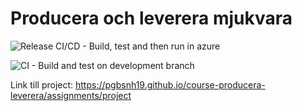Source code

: # Producera och leverera mjukvara

![Release CI/CD - Build, test and then run in azure](https://github.com/PGBSNH19/project-g2/workflows/Release%20CI/CD%20-%20Build,%20test%20and%20then%20run%20in%20azure/badge.svg)

![CI - Build and test on development branch](https://github.com/PGBSNH19/project-g2/workflows/CI%20-%20Build%20and%20test%20on%20development%20branch/badge.svg)


Link till project: <https://pgbsnh19.github.io/course-producera-leverera/assignments/project>



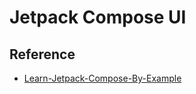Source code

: # Jetpack Compose UI

## Reference

- [Learn-Jetpack-Compose-By-Example](https://github.com/vinaygaba/Learn-Jetpack-Compose-By-Example)
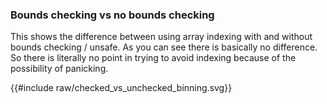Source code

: 

### Bounds checking vs no bounds checking

This shows the difference between using array indexing with and without bounds checking / unsafe. As you can see there is basically no difference. So there is literally no point in trying to avoid indexing because of the possibility of panicking.


<link rel="stylesheet" href="css/poloto.css">
{{#include raw/checked_vs_unchecked_binning.svg}}
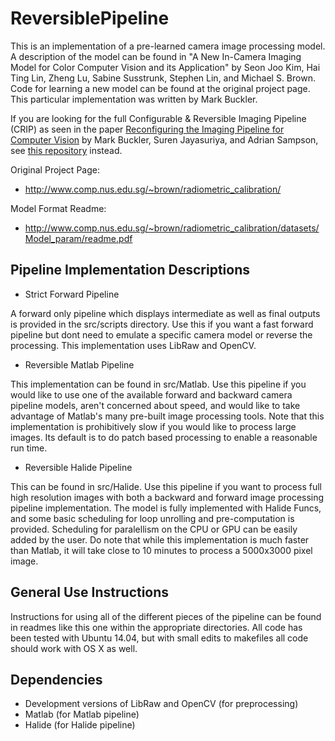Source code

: # ReversiblePipeline

This is an implementation of a pre-learned camera image
processing model. A description of the model can be found in
"A New In-Camera Imaging Model for Color Computer Vision 
and its Application" by Seon Joo Kim, Hai Ting Lin, Zheng Lu,
Sabine Susstrunk, Stephen Lin, and Michael S. Brown. Code for
learning a new model can be found at the original project 
page. This particular implementation was written by 
Mark Buckler.

If you are looking for the full Configurable & Reversible Imaging Pipeline (CRIP) as seen in the paper [Reconfiguring the Imaging Pipeline for Computer Vision](https://arxiv.org/abs/1705.04352) by Mark Buckler, Suren Jayasuriya, and Adrian Sampson, see [this repository](https://github.com/cucapra/approx-vision) instead.

Original Project Page:
* http://www.comp.nus.edu.sg/~brown/radiometric_calibration/

Model Format Readme:
* http://www.comp.nus.edu.sg/~brown/radiometric_calibration/datasets/Model_param/readme.pdf


## Pipeline Implementation Descriptions

* Strict Forward Pipeline

A forward only pipeline which displays intermediate as well as final
outputs is provided in the src/scripts directory. Use this if you 
want a fast forward pipeline but dont need to emulate a specific
camera model or reverse the processing. This implementation uses
LibRaw and OpenCV.

* Reversible Matlab Pipeline

This implementation can be found in src/Matlab. Use this pipeline
if you would like to use one of the available forward and backward
camera pipeline models, aren't concerned about speed, and would 
like to take advantage of Matlab's many pre-built image processing 
tools. Note that this implementation is prohibitively slow 
if you would like to process large images. Its default is to do 
patch based processing to enable a reasonable run time.

* Reversible Halide Pipeline

This can be found in src/Halide. Use this pipeline if you want to 
process full high resolution images with both a backward and 
forward image processing pipeline implementation. The model is 
fully implemented with Halide Funcs, and some basic scheduling
for loop unrolling and pre-computation is provided. Scheduling for
paralellism on the CPU or GPU can be easily added by the user.
Do note that while this implementation is much faster than Matlab,
it will take close to 10 minutes to process a 5000x3000 pixel image.

## General Use Instructions

Instructions for using all of the different pieces of the pipeline
can be found in readmes like this one within the appropriate 
directories. All code has been tested with Ubuntu 14.04, but with
small edits to makefiles all code should work with OS X as well.

## Dependencies

* Development versions of LibRaw and OpenCV (for preprocessing)
* Matlab (for Matlab pipeline)
* Halide (for Halide pipeline)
====
§ TASK REQUIREMENTS: Convert the listing above into a numbered list with one line per entry, skipping blank lines. Leave the pictures out of your answer.

§ TASK RESULT:
1. Source code
2. : # Producera och leverera mjukvara
3. ![Release CI/CD - Build, test and then run in azure](https://github.com/PGBSNH19/project-g2/workflows/Release%20CI/CD%20-%20Build,%20test%20and%20then%20run%20in%20azure/badge.svg)
4. ![CI - Build and test on development branch](https://github.com/PGBSNH19/project-g2/workflows/CI%20-%20Build%20and%20test%20on%20development%20branch/badge.svg)
5. Link till project: <https://pgbsnh19.github.io/course-producera-leverera/assignments/project>
6. Source code
7. : # Jetpack Compose UI
8. ## Reference
9. - [Learn-Jetpack-Compose-By-Example](https://github.com/vinaygaba/Learn-Jetpack-Compose-By-Example)
10. Source code
11. : 
12. ### Bounds checking vs no bounds checking
13. This shows the difference between using array indexing with and without bounds checking / unsafe. As you can see there is basically no difference. So there is literally no point in trying to avoid indexing because of the possibility of panicking.
14. <link rel="stylesheet" href="css/poloto.css">
15. {{#include raw/checked_vs_unchecked_binning.svg}}
16. Source code
17. : # ReversiblePipeline
18. This is an implementation of a pre-learned camera image
19. processing model. A description of the model can be found in
20. "A New In-Camera Imaging Model for Color Computer Vision 
21. and its Application" by Seon Joo Kim, Hai Ting Lin, Zheng Lu,
22. Sabine Susstrunk, Stephen Lin, and Michael S. Brown. Code for
23. learning a new model can be found at the original project 
24. page. This particular implementation was written by 
25. Mark Buckler.
26. If you are looking for the full Configurable & Reversible Imaging Pipeline (CRIP) as seen in the paper [Reconfiguring the Imaging Pipeline for Computer Vision](https://arxiv.org/abs/1705.04352) by Mark Buckler, Suren Jayasuriya, and Adrian Sampson, see [this repository](https://github.com/cucapra/approx-vision) instead.
27. Original Project Page:
28. * http://www.comp.nus.edu.sg/~brown/radiometric_calibration/
29. Model Format Readme:
30. * http://www.comp.nus.edu.sg/~brown/radiometric_calibration/datasets/Model_param/readme.pdf
31. ## Pipeline Implementation Descriptions
32. * Strict Forward Pipeline
33. A forward only pipeline which displays intermediate as well as final
34. outputs is provided in the src/scripts directory. Use this if you 
35. want a fast forward pipeline but dont need to emulate a specific
36. camera model or reverse the processing. This implementation uses
37. LibRaw and OpenCV.
38. * Reversible Matlab Pipeline
39. This implementation can be found in src/Matlab. Use this pipeline
40. if you would like to use one of the available forward and backward
41. camera pipeline models, aren't concerned about speed, and would 
42. like to take advantage of Matlab's many pre-built image processing 
43. tools. Note that this implementation is prohibitively slow 
44. if you would like to process large images. Its default is to do 
45. patch based processing to enable a reasonable run time.
46. * Reversible Halide Pipeline
47. This can be found in src/Halide. Use this pipeline if you want to 
48. process full high resolution images with both a backward and 
49. forward image processing pipeline implementation. The model is 
50. fully implemented with Halide Funcs, and some basic scheduling
51. for loop unrolling and pre-computation is provided. Scheduling for
52. paralellism on the CPU or GPU can be easily added by the user.
53. Do note that while this implementation is much faster than Matlab,
54. it will take close to 10 minutes to process a 5000x3000 pixel image.
55. ## General Use Instructions
56. Instructions for using all of the different pieces of the pipeline
57. can be found in readmes like this one within the appropriate 
58. directories. All code has been tested with Ubuntu 14.04, but with
59. small edits to makefiles all code should work with OS X as well.
60. ## Dependencies
61. * Development versions of LibRaw and OpenCV (for preprocessing)
62. * Matlab (for Matlab pipeline)
63. * Halide (for Halide pipeline)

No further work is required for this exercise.